New book: Israeli assassination attempt on Arafat called off at last minute
New York Times publishes excerpts from 'Rise and Kill First,' new book by Ronen Bergman on Israel's history of targeted killing, describing operation to shoot down a plane Arafat was believed to be on, which was called off at the last minute.
A month after the end of Operation Peace for Galilee, also known as the first Lebanon War, an Israeli operation to assassinate PLO leader Yasser Arafat was called off at the last minute, according to "Rise and Kill First: The Secret History of Israel’s Targeted Assassinations," a new book by Dr. Ronen Bergman, excerpts of which were published by the New York Times on Tuesday.
According to Bergman, in the afternoon hours of October 22, 1982, the Mossad received information from two sources it had inside the PLO that Arafat was due to fly the next day on a private plane from Athens to Cairo.
Two agents from the Mossad's Caesarea unit were dispatched to the Athens airport to identify Arafat and confirm he boarded the plane.
According to the book, Ariel Sharon, the defense minister at the time, put heavy pressure on then-IDF chief of staff Rafael Eitan (Raful) to give the go-ahead for the operation. Two F-15 planes were put on alert, ready to take off at a moment's notice from the Tel Nof Airbase to intercept.
On October 23, at 2:05pm, the Mossad agents stationed at the Athens airport sent a message to Tel Aviv: "He's here.
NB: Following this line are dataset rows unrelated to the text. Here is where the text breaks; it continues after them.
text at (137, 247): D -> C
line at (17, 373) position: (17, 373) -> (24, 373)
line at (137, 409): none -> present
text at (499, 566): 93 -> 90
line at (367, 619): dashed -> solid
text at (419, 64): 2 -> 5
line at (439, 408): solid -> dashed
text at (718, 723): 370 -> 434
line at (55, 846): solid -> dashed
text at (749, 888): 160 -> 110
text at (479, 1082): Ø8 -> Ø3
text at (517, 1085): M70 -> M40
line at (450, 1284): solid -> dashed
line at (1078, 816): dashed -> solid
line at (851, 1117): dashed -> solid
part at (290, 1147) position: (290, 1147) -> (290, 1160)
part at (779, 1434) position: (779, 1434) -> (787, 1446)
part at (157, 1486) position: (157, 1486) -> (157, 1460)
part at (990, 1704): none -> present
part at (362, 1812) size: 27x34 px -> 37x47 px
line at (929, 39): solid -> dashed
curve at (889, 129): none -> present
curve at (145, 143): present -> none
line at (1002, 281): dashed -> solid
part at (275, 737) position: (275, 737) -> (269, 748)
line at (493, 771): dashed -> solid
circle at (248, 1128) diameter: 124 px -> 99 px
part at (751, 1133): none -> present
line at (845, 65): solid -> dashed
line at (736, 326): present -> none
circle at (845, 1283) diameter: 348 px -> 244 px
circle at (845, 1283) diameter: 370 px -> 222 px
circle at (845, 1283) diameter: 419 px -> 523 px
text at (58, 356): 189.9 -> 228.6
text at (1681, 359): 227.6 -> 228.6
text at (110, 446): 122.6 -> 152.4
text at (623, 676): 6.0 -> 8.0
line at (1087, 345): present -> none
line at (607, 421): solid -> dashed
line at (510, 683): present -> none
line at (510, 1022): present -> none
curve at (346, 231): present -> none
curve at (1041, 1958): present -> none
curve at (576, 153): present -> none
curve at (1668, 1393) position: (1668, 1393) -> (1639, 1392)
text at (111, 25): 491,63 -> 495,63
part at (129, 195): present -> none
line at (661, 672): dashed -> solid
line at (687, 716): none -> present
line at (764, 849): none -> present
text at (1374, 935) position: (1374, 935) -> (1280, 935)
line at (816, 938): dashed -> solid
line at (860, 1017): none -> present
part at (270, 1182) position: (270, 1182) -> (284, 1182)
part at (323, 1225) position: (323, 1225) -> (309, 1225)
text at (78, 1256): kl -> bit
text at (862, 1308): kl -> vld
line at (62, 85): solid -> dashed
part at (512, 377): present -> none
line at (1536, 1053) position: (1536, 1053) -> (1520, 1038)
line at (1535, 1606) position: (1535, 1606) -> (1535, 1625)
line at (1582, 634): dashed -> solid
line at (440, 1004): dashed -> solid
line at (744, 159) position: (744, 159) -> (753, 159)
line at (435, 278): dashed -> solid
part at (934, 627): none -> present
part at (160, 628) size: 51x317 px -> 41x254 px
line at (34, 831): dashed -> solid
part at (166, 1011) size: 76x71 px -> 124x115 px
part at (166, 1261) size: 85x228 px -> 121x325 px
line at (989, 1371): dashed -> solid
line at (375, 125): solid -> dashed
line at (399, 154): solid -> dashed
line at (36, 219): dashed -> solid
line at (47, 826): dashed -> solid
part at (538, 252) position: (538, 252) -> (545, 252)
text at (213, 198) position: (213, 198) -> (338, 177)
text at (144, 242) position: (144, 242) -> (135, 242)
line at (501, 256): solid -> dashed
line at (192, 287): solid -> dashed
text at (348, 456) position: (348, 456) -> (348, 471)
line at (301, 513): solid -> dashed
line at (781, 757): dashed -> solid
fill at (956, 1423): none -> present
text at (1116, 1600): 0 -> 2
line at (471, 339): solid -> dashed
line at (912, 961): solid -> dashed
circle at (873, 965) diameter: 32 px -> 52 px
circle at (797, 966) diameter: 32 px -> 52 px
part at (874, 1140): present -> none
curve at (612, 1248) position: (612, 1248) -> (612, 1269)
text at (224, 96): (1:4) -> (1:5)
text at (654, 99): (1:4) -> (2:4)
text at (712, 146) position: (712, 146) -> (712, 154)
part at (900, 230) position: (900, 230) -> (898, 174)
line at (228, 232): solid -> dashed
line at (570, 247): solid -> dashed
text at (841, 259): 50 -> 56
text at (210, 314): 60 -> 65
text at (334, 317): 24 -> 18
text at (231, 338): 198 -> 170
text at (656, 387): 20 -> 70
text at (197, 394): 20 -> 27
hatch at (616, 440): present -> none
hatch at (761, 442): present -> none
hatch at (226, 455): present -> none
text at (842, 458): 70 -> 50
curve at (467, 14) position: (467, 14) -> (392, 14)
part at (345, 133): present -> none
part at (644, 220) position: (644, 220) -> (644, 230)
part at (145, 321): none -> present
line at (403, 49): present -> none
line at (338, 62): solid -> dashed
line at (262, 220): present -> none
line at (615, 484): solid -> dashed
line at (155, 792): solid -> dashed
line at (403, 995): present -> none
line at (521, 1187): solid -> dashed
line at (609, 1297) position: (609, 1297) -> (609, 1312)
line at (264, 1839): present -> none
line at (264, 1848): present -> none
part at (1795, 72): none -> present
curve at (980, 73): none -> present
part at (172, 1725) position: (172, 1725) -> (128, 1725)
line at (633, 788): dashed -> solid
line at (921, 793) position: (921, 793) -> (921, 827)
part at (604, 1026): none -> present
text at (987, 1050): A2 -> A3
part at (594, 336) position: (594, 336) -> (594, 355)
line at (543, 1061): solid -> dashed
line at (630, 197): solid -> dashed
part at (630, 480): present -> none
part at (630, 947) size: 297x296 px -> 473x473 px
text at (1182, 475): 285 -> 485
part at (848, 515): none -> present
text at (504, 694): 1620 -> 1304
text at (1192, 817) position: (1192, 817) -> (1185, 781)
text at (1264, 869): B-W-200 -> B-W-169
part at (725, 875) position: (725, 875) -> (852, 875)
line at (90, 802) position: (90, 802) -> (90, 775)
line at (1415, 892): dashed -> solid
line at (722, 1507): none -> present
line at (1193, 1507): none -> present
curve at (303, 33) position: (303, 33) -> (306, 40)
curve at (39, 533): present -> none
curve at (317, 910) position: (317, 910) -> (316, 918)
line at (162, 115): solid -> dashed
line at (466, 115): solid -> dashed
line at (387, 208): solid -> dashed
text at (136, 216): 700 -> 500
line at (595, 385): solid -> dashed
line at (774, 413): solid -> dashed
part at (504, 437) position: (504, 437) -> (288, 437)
Positive ID."
But the operation was aborted at the last minute, while the IAF jets were already in the air watching the target, by then-Air Force commander David Ivry, who had his doubts about the target.
"I didn't get this whole story," Ivry told Bergman years later, in an interview conducted for the book. "It wasn't clear to me why Arafat would be flying to Cairo. According to intelligence, he had nothing to look for there at the time. And if he was going there, why in that kind of transport plane? Not at all dignified enough for a man of his status. I asked the Mossad to verify that he was the man."
The Mossad agents at the Athens airport reconfirmed the positive identification, adding: "The objective has grown a longer beard to mislead."
At 4:30pm, the cargo plane Arafat was presumably on took off from Athens, and Ivry received the order from IDF chief Eitan to shoot down the plane.
"You don’t fire without my OK," Ivry told the pilots before they left. "Clear? Even if there's a communications problem, if you don't hear my order—you don't open fire."
The F-15 jets took off, but the Air Force commander continued having doubts. The Mossad insisted Arafat was indeed on the plane, while the IDF chief pressured Ivry to report on the status of the operation.
"Raful," Ivry told Eitan, "we do not yet have final positive confirmation that it is him."
While the F-15s were making their way to intercept the cargo plane, Ivry took additional measures to ascertain that Yasser Arafat was indeed on the plane, fearing the international ramifications of killing the wrong man. He turned to the Military Intelligence Directorate (MID) and to the Mossad and asked for a visual identification of the target.
At 4:55pm, Bergman writes, 25 minutes after the Israeli jets took off from Tel Nof, the Air Force commander received an urgent phone call. "Doubts have arisen," he was told. The Mossad had other sources that said the PLO leader was not in Greece at all and could not possibly be on that plane.
Ivry told the pilots, who were tracking the cargo plane, "We're waiting for more information. Keep eyes on the target and wait."
About half an hour later, Mossad and MID sources reported that the man on the plane was Yasser Arafat's younger brother, Fathi Arafat, a pediatrician and the founder of the Palestinian Red Crescent Society, who was escorting 30 wounded Palestinian children, survivors of the Sabra and Shatila massacre, to Egypt for treatment.
Relieved, Ivry ordered the pilots: "Turn around, you're coming home."